◆ **AIM OF THE EXERCISE**
Instruction for the entries below: return the part that opens with the line containing "ring tip: (489, 225)" and closes with the line containing "pinky mcp: (632, 690)", exactly, and no pictures.

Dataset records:
================================

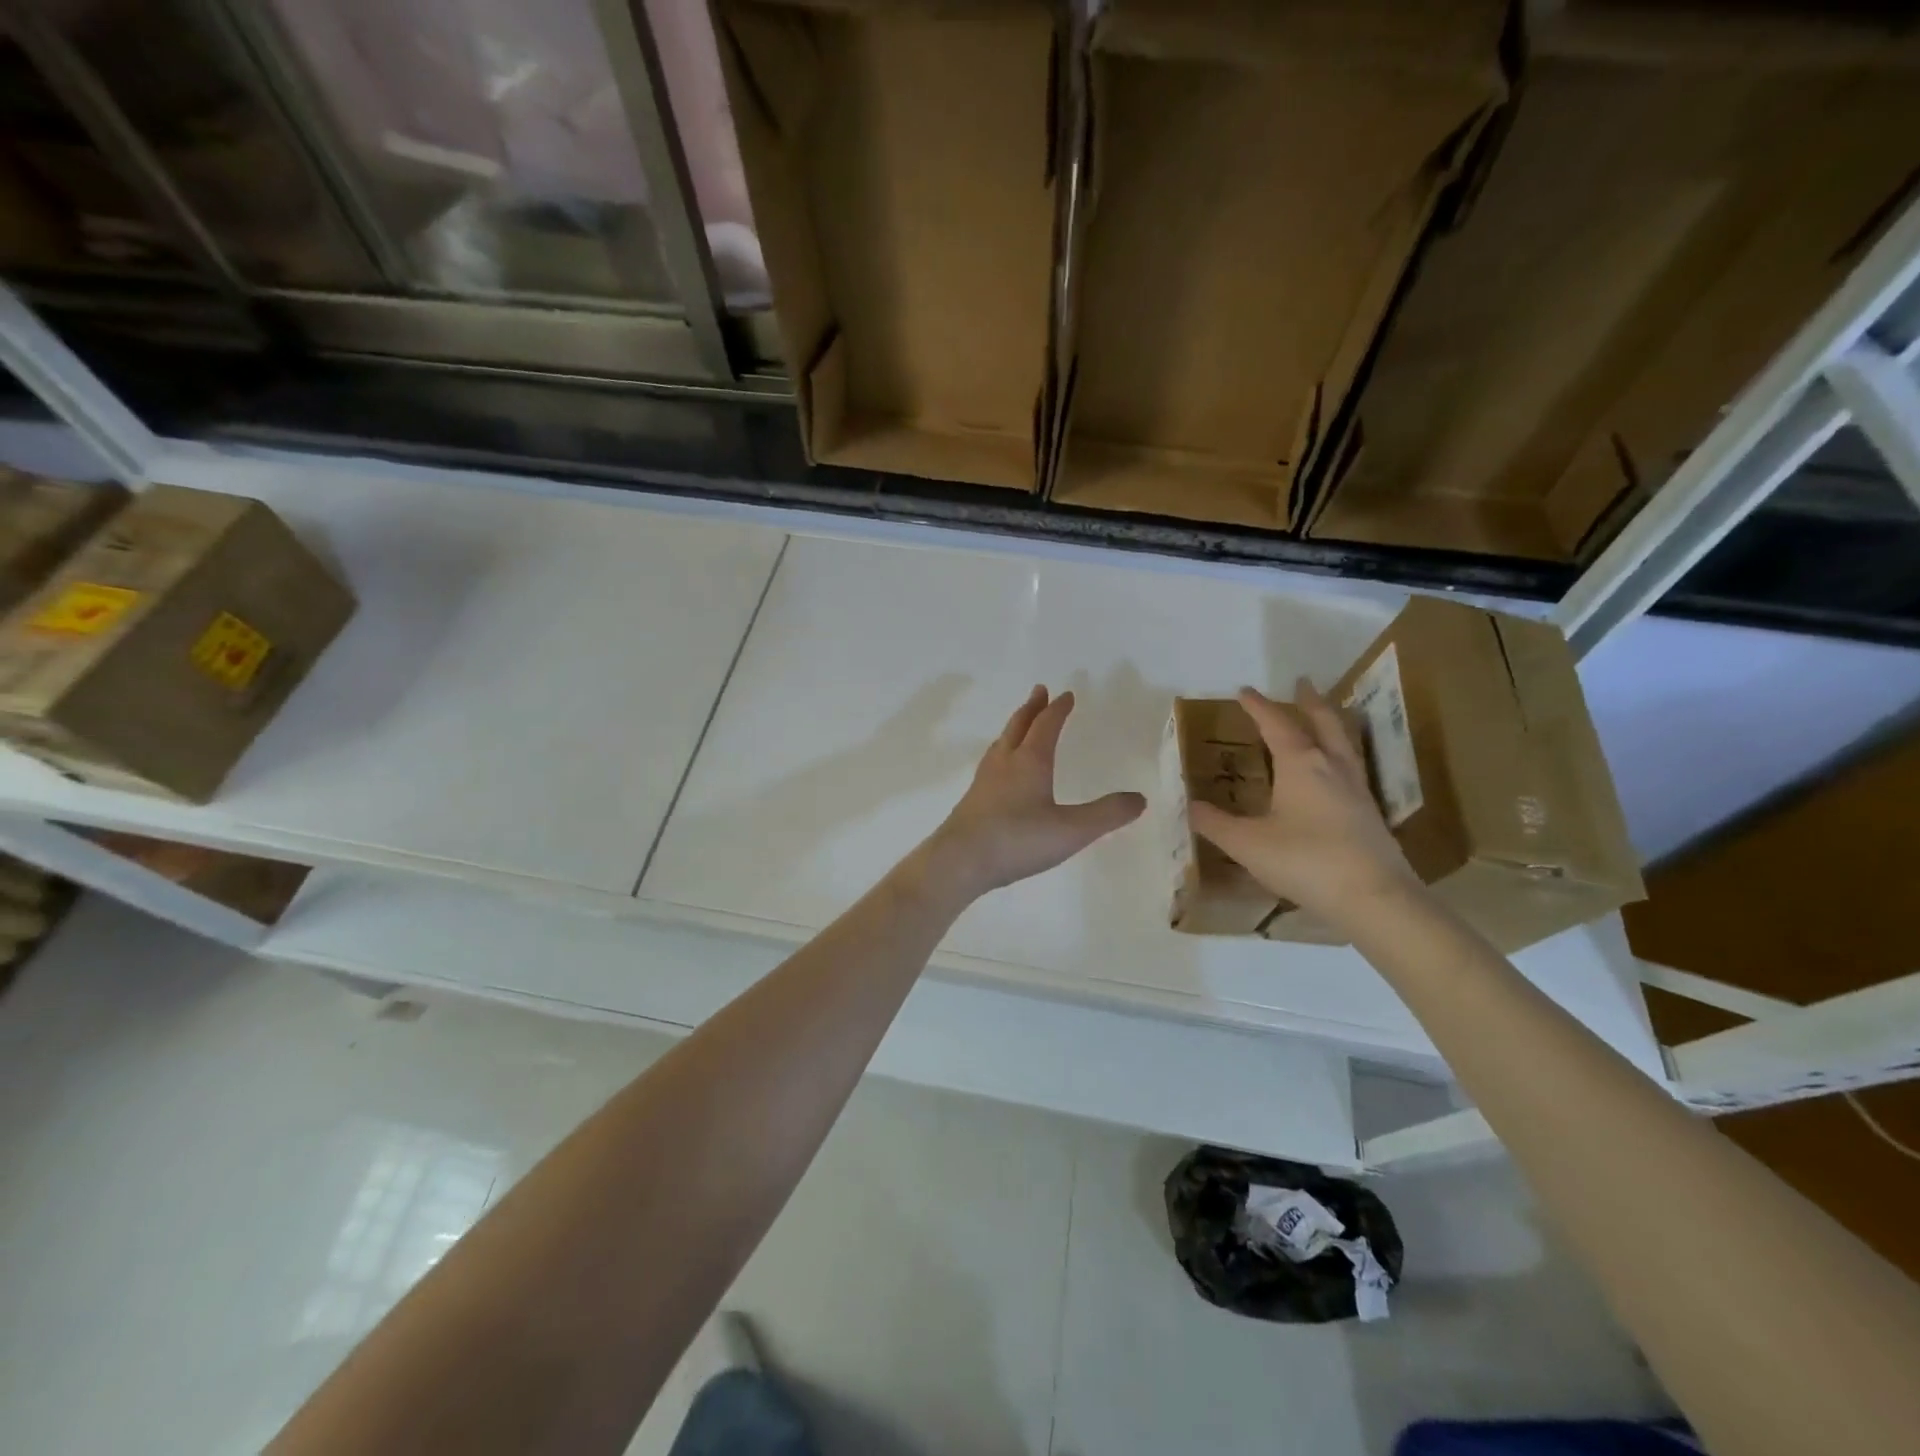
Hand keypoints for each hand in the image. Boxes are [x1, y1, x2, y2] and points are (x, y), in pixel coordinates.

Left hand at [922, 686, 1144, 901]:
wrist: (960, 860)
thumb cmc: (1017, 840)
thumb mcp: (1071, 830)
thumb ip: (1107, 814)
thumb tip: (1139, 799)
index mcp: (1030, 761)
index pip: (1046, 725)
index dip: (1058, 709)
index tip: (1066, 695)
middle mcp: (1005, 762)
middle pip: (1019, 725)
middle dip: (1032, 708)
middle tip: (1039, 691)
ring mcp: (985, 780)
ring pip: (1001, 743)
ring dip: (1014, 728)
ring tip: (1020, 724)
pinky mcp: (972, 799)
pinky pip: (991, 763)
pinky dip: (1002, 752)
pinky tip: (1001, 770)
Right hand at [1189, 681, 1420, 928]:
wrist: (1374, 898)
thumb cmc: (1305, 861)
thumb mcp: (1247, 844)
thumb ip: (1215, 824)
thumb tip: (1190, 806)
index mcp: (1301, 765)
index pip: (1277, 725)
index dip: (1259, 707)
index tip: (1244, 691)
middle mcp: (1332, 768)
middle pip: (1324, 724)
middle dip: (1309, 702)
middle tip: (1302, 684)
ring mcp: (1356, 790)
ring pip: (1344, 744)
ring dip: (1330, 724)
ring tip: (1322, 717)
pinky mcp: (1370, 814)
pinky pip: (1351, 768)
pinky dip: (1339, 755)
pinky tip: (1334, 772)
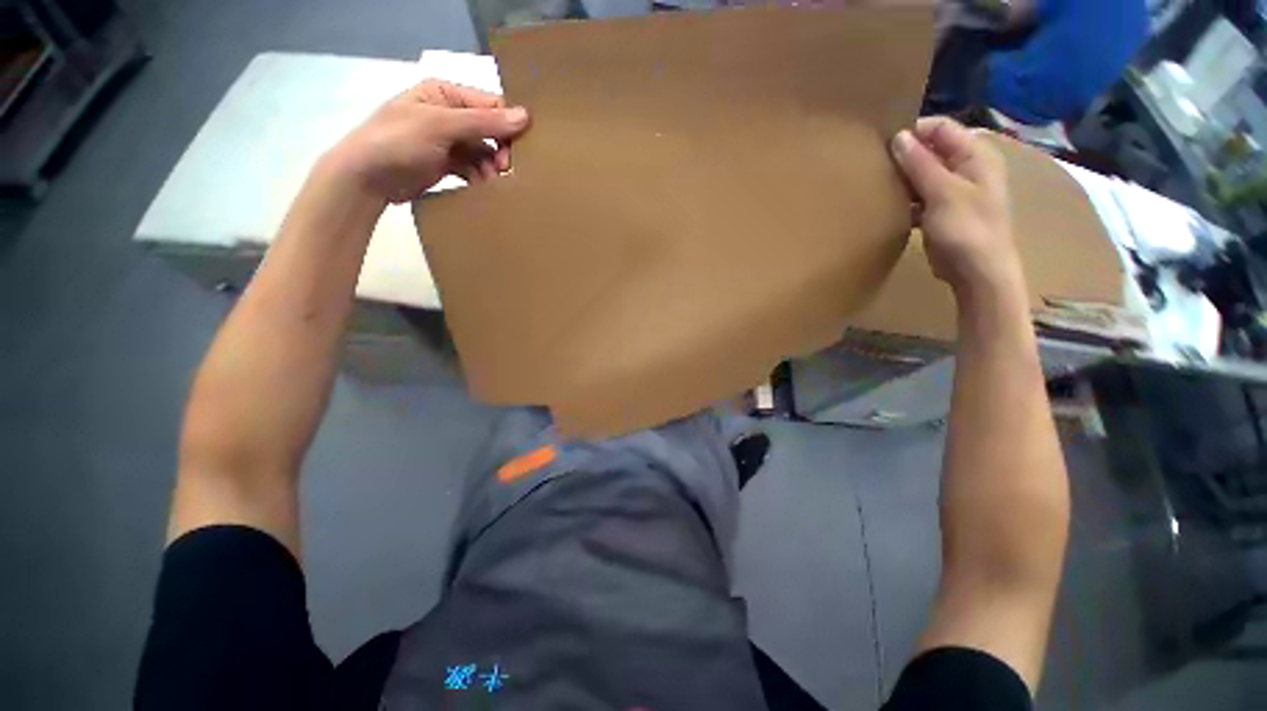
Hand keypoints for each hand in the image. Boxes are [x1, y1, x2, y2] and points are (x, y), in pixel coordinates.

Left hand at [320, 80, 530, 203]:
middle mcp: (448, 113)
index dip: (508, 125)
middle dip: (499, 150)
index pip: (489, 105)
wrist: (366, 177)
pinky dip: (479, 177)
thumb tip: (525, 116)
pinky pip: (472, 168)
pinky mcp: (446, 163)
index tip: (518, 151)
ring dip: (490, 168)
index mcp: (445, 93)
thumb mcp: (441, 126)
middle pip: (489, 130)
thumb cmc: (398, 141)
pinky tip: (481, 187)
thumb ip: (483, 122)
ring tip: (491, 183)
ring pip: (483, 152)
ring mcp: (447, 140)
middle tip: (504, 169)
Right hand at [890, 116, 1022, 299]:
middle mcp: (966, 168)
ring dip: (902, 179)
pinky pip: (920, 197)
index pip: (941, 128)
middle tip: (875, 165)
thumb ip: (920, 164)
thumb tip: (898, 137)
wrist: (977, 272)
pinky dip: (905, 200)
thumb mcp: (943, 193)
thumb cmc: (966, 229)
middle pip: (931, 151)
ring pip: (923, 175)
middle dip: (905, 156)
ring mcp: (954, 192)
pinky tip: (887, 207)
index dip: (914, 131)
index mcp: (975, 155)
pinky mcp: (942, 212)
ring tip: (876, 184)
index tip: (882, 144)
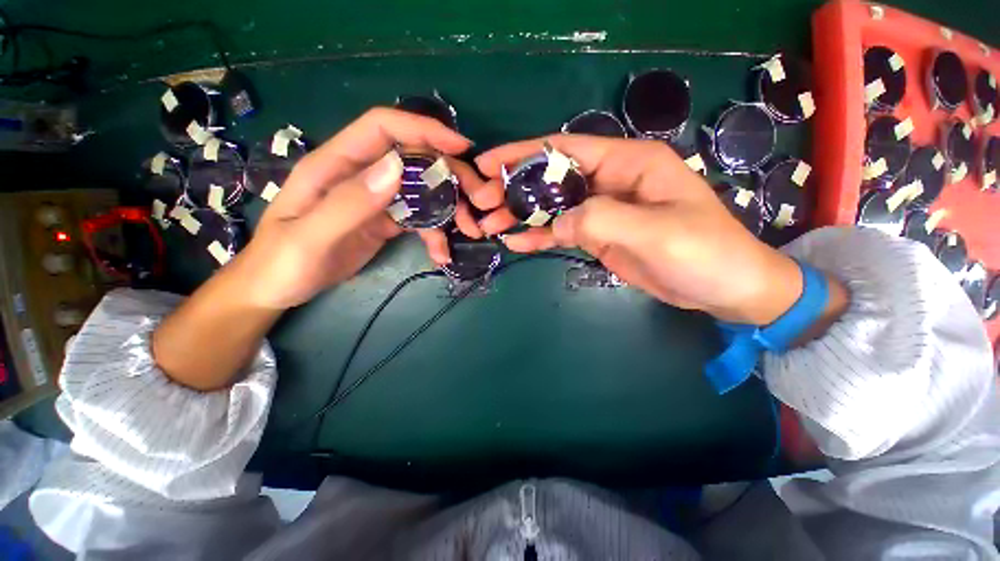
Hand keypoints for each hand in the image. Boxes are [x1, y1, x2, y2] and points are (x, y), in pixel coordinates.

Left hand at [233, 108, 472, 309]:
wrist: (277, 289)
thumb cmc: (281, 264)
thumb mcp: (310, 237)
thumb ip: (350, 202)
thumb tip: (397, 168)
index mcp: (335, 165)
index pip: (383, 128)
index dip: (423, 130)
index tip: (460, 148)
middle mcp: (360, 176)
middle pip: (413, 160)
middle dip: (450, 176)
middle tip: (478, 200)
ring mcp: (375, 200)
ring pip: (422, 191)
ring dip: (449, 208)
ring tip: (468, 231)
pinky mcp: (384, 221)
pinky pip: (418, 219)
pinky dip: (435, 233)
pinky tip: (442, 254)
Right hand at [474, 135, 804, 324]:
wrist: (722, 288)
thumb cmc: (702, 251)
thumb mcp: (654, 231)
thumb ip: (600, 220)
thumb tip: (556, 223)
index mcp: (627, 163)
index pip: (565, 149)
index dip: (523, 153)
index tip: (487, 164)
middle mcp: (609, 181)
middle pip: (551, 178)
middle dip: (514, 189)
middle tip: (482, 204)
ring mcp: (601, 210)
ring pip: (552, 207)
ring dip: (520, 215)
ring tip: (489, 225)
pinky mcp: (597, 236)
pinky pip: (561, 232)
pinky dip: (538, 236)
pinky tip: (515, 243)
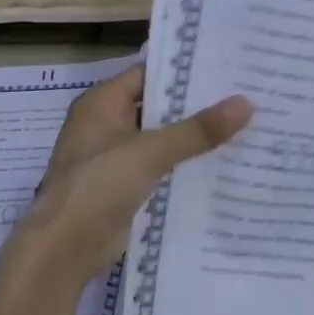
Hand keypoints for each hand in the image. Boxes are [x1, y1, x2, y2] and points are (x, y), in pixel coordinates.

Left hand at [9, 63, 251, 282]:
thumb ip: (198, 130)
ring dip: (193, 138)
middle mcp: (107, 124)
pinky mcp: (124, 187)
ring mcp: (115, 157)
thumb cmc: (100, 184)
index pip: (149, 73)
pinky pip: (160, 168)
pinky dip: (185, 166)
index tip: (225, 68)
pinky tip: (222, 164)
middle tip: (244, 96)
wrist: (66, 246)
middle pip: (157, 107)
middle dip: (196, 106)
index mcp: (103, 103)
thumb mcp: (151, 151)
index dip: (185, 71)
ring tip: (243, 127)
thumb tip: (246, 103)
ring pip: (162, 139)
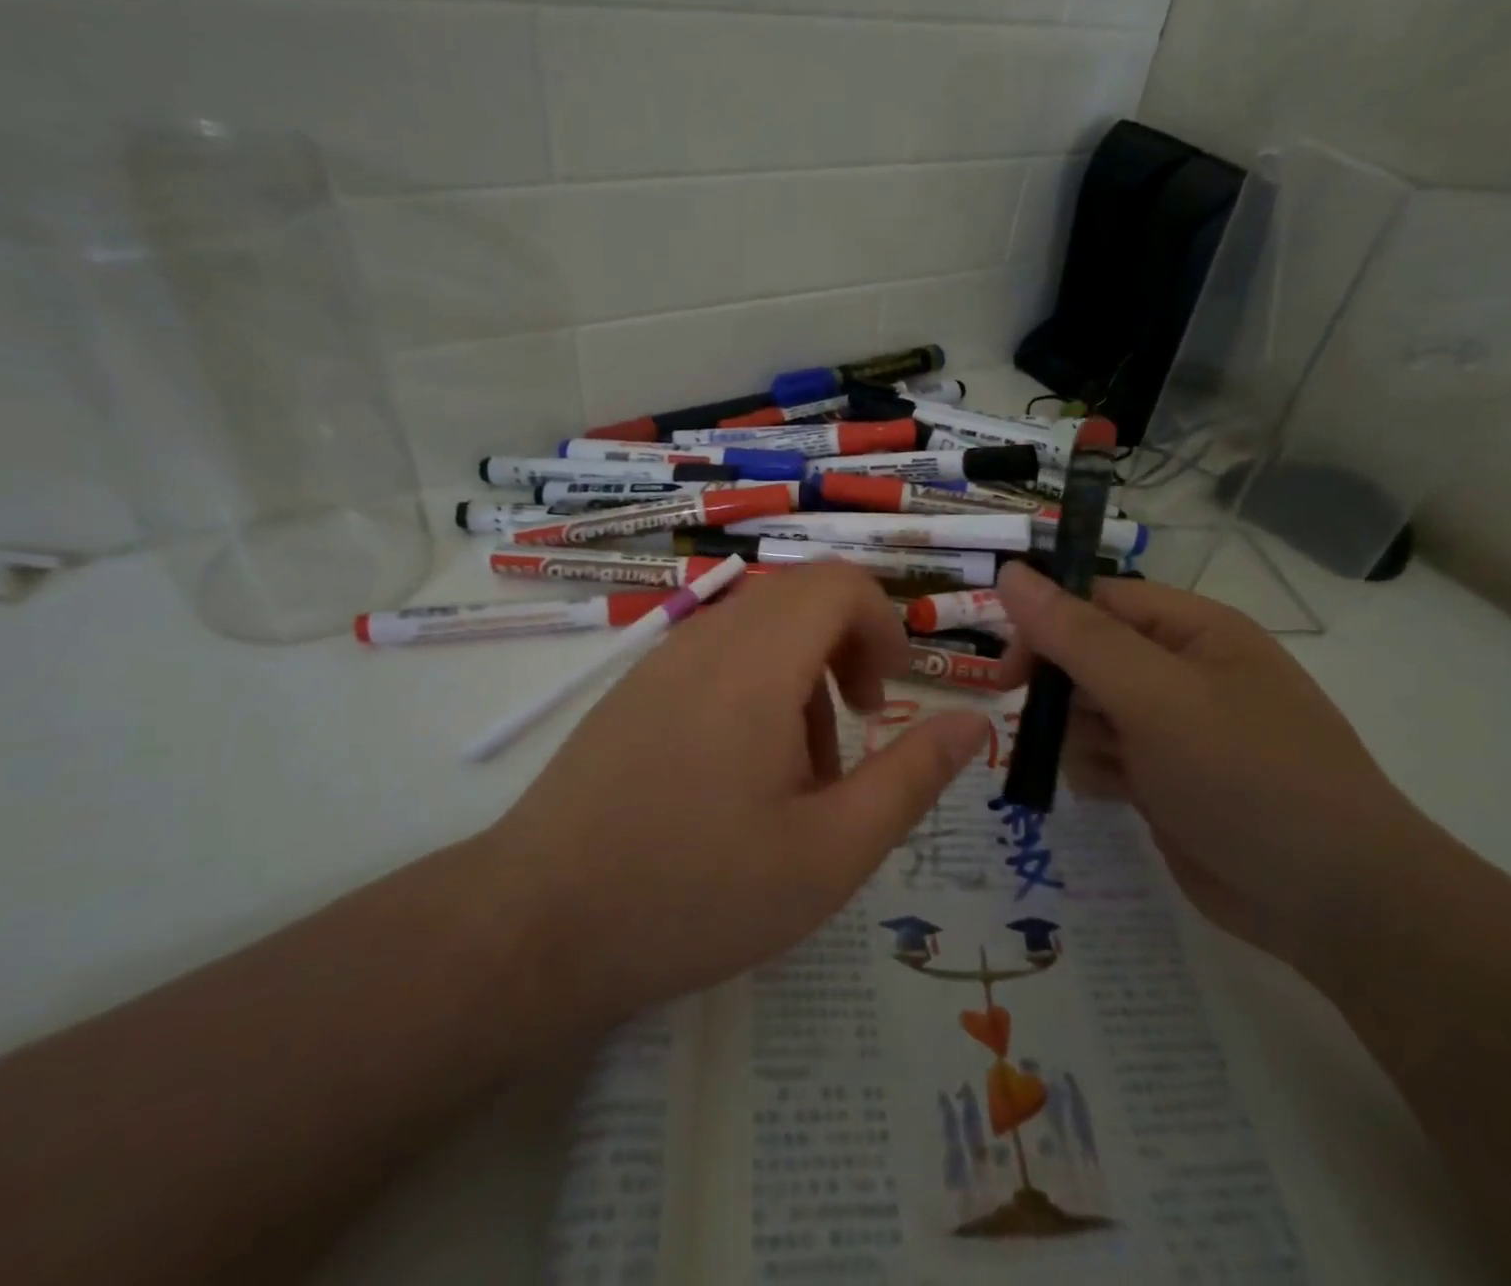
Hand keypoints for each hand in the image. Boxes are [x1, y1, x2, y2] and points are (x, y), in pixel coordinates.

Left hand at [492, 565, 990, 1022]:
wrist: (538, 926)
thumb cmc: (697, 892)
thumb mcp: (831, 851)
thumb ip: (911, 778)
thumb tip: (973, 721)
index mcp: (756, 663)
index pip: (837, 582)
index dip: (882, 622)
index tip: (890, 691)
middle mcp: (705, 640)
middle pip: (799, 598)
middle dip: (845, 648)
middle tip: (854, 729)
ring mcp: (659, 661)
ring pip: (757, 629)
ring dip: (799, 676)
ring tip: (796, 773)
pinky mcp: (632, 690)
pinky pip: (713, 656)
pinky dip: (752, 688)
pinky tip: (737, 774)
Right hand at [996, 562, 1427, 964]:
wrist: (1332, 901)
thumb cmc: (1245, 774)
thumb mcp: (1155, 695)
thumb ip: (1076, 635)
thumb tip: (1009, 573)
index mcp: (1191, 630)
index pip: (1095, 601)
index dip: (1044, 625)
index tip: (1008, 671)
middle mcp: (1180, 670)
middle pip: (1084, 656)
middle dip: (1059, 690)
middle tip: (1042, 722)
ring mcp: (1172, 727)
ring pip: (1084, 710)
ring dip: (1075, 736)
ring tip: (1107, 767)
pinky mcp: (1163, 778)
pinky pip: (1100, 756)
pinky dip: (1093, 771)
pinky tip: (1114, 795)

================================

◆ **RESULT FOR THIS TASK**
ring tip: (489, 225)
pinky mcp: (597, 236)
pinky pip: (561, 232)
pinky dip: (538, 236)
pinky tip: (515, 243)
Hand keypoints for each hand in the image. Boxes are [x1, y1, x2, y2] and points are (x, y), in pixel coordinates.

Left hand at [9, 63, 251, 282]:
thumb ip: (198, 130)
ring dip: (193, 138)
middle mcp: (107, 124)
pinky mcp: (124, 187)
ring mcp: (115, 157)
thumb cmc: (100, 184)
index pip: (149, 73)
pinky pip: (160, 168)
pinky dip: (185, 166)
index tip: (225, 68)
pinky tip: (222, 164)
middle tip: (244, 96)
wrist: (66, 246)
middle pip: (157, 107)
middle dip: (196, 106)
index mcp: (103, 103)
thumb mcp: (151, 151)
index dip: (185, 71)
ring tip: (243, 127)
thumb tip: (246, 103)
ring pip: (162, 139)
Hand keypoints for each hand in the image. Boxes are [x1, y1, x2, y2] and points are (x, y), in pixel coordinates.

Left hand at [492, 565, 990, 1022]:
wrist: (538, 926)
thumb cmc: (697, 892)
thumb mcp: (831, 851)
thumb ip: (911, 778)
thumb tip: (973, 721)
index mcp: (756, 663)
index pip: (837, 582)
index dip: (882, 622)
index tip: (890, 691)
middle mcp: (705, 640)
middle pip: (799, 598)
middle dip: (845, 648)
middle tip: (854, 729)
ring mcp: (659, 661)
ring pip: (757, 629)
ring dip: (799, 676)
ring tip: (796, 773)
pinky mcp: (632, 690)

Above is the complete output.